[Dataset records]
== Segment start ==

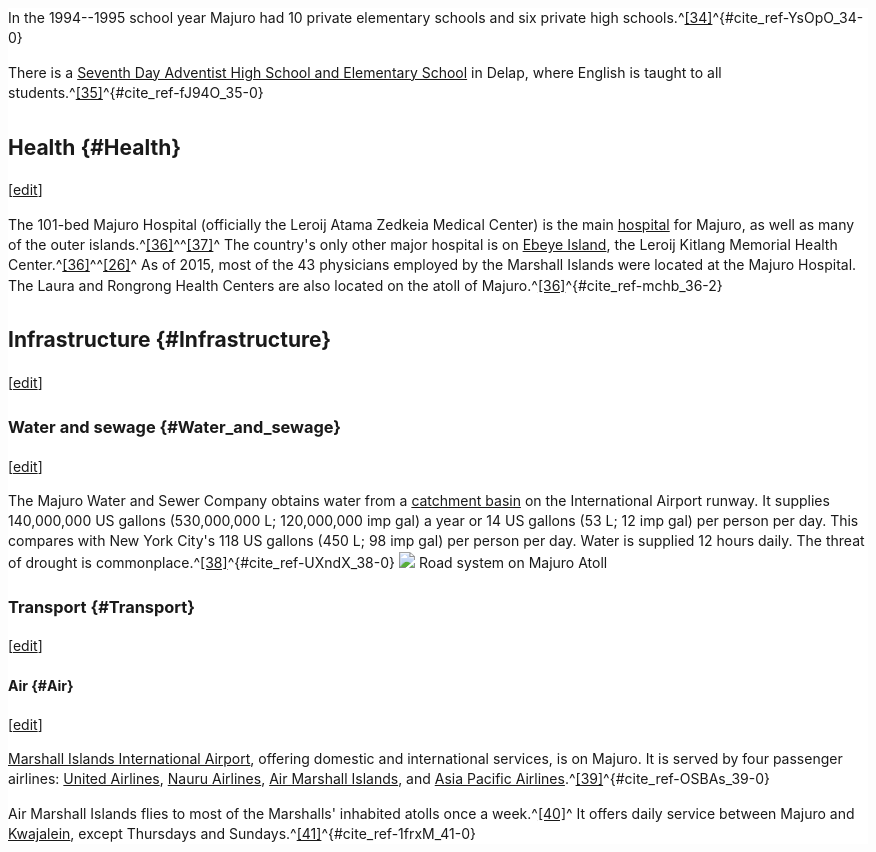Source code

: In the 1994--1995 school year Majuro had 10 private elementary schools and six private high schools.^[\[34\]](#cite_note-YsOpO-34)^{#cite_ref-YsOpO_34-0}

There is a [Seventh Day Adventist High School and Elementary School](/wiki/Delap_SDA_School "Delap SDA School") in Delap, where English is taught to all students.^[\[35\]](#cite_note-fJ94O-35)^{#cite_ref-fJ94O_35-0}  

Health {#Health}
----------------

\[[edit](/w/index.php?title=Majuro&action=edit&section=11 "Edit section: Health")\]

The 101-bed Majuro Hospital (officially the Leroij Atama Zedkeia Medical Center) is the main [hospital](/wiki/Hospital "Hospital") for Majuro, as well as many of the outer islands.^[\[36\]](#cite_note-mchb-36)^^[\[37\]](#cite_note-f6lqW-37)^ The country's only other major hospital is on [Ebeye Island](/wiki/Ebeye_Island "Ebeye Island"), the Leroij Kitlang Memorial Health Center.^[\[36\]](#cite_note-mchb-36)^^[\[26\]](#cite_note-:1-26)^ As of 2015, most of the 43 physicians employed by the Marshall Islands were located at the Majuro Hospital. The Laura and Rongrong Health Centers are also located on the atoll of Majuro.^[\[36\]](#cite_note-mchb-36)^{#cite_ref-mchb_36-2}  

Infrastructure {#Infrastructure}
--------------------------------

\[[edit](/w/index.php?title=Majuro&action=edit&section=12 "Edit section: Infrastructure")\]  

### Water and sewage {#Water_and_sewage}

\[[edit](/w/index.php?title=Majuro&action=edit&section=13 "Edit section: Water and sewage")\]

The Majuro Water and Sewer Company obtains water from a [catchment basin](/wiki/Catchment_basin "Catchment basin") on the International Airport runway. It supplies 140,000,000 US gallons (530,000,000 L; 120,000,000 imp gal) a year or 14 US gallons (53 L; 12 imp gal) per person per day. This compares with New York City's 118 US gallons (450 L; 98 imp gal) per person per day. Water is supplied 12 hours daily. The threat of drought is commonplace.^[\[38\]](#cite_note-UXndX-38)^{#cite_ref-UXndX_38-0}
[![](//upload.wikimedia.org/wikipedia/commons/thumb/2/20/Local_Traffic_Regulations.png/294px-Local_Traffic_Regulations.png)](/wiki/File:Local_Traffic_Regulations.png) Road system on Majuro Atoll  

### Transport {#Transport}

\[[edit](/w/index.php?title=Majuro&action=edit&section=14 "Edit section: Transport")\]  

#### Air {#Air}

\[[edit](/w/index.php?title=Majuro&action=edit&section=15 "Edit section: Air")\]

[Marshall Islands International Airport](/wiki/Marshall_Islands_International_Airport "Marshall Islands International Airport"), offering domestic and international services, is on Majuro. It is served by four passenger airlines: [United Airlines](/wiki/United_Airlines "United Airlines"), [Nauru Airlines](/wiki/Nauru_Airlines "Nauru Airlines"), [Air Marshall Islands](/wiki/Air_Marshall_Islands "Air Marshall Islands"), and [Asia Pacific Airlines](/wiki/Asia_Pacific_Airlines_(PNG) "Asia Pacific Airlines (PNG)").^[\[39\]](#cite_note-OSBAs-39)^{#cite_ref-OSBAs_39-0}

Air Marshall Islands flies to most of the Marshalls' inhabited atolls once a week.^[\[40\]](#cite_note-1xeuc-40)^ It offers daily service between Majuro and [Kwajalein](/wiki/Kwajalein "Kwajalein"), except Thursdays and Sundays.^[\[41\]](#cite_note-1frxM-41)^{#cite_ref-1frxM_41-0}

== Segment end ==

Your goal
Write out the listing again, putting "independent" in place of every "private" and keeping everything else the same. Leave out the pictures.

Result
Source code

: In the 1994--1995 school year Majuro had 10 independent elementary schools and six independent high schools.^[\[34\]](#cite_note-YsOpO-34)^{#cite_ref-YsOpO_34-0}

There is a [Seventh Day Adventist High School and Elementary School](/wiki/Delap_SDA_School "Delap SDA School") in Delap, where English is taught to all students.^[\[35\]](#cite_note-fJ94O-35)^{#cite_ref-fJ94O_35-0}  

Health {#Health}
----------------

\[[edit](/w/index.php?title=Majuro&action=edit&section=11 "Edit section: Health")\]

The 101-bed Majuro Hospital (officially the Leroij Atama Zedkeia Medical Center) is the main [hospital](/wiki/Hospital "Hospital") for Majuro, as well as many of the outer islands.^[\[36\]](#cite_note-mchb-36)^^[\[37\]](#cite_note-f6lqW-37)^ The country's only other major hospital is on [Ebeye Island](/wiki/Ebeye_Island "Ebeye Island"), the Leroij Kitlang Memorial Health Center.^[\[36\]](#cite_note-mchb-36)^^[\[26\]](#cite_note-:1-26)^ As of 2015, most of the 43 physicians employed by the Marshall Islands were located at the Majuro Hospital. The Laura and Rongrong Health Centers are also located on the atoll of Majuro.^[\[36\]](#cite_note-mchb-36)^{#cite_ref-mchb_36-2}  

Infrastructure {#Infrastructure}
--------------------------------

\[[edit](/w/index.php?title=Majuro&action=edit&section=12 "Edit section: Infrastructure")\]  

### Water and sewage {#Water_and_sewage}

\[[edit](/w/index.php?title=Majuro&action=edit&section=13 "Edit section: Water and sewage")\]

The Majuro Water and Sewer Company obtains water from a [catchment basin](/wiki/Catchment_basin "Catchment basin") on the International Airport runway. It supplies 140,000,000 US gallons (530,000,000 L; 120,000,000 imp gal) a year or 14 US gallons (53 L; 12 imp gal) per person per day. This compares with New York City's 118 US gallons (450 L; 98 imp gal) per person per day. Water is supplied 12 hours daily. The threat of drought is commonplace.^[\[38\]](#cite_note-UXndX-38)^{#cite_ref-UXndX_38-0}
[![](//upload.wikimedia.org/wikipedia/commons/thumb/2/20/Local_Traffic_Regulations.png/294px-Local_Traffic_Regulations.png)](/wiki/File:Local_Traffic_Regulations.png) Road system on Majuro Atoll  

### Transport {#Transport}

\[[edit](/w/index.php?title=Majuro&action=edit&section=14 "Edit section: Transport")\]  

#### Air {#Air}

\[[edit](/w/index.php?title=Majuro&action=edit&section=15 "Edit section: Air")\]

[Marshall Islands International Airport](/wiki/Marshall_Islands_International_Airport "Marshall Islands International Airport"), offering domestic and international services, is on Majuro. It is served by four passenger airlines: [United Airlines](/wiki/United_Airlines "United Airlines"), [Nauru Airlines](/wiki/Nauru_Airlines "Nauru Airlines"), [Air Marshall Islands](/wiki/Air_Marshall_Islands "Air Marshall Islands"), and [Asia Pacific Airlines](/wiki/Asia_Pacific_Airlines_(PNG) "Asia Pacific Airlines (PNG)").^[\[39\]](#cite_note-OSBAs-39)^{#cite_ref-OSBAs_39-0}

Air Marshall Islands flies to most of the Marshalls' inhabited atolls once a week.^[\[40\]](#cite_note-1xeuc-40)^ It offers daily service between Majuro and [Kwajalein](/wiki/Kwajalein "Kwajalein"), except Thursdays and Sundays.^[\[41\]](#cite_note-1frxM-41)^{#cite_ref-1frxM_41-0}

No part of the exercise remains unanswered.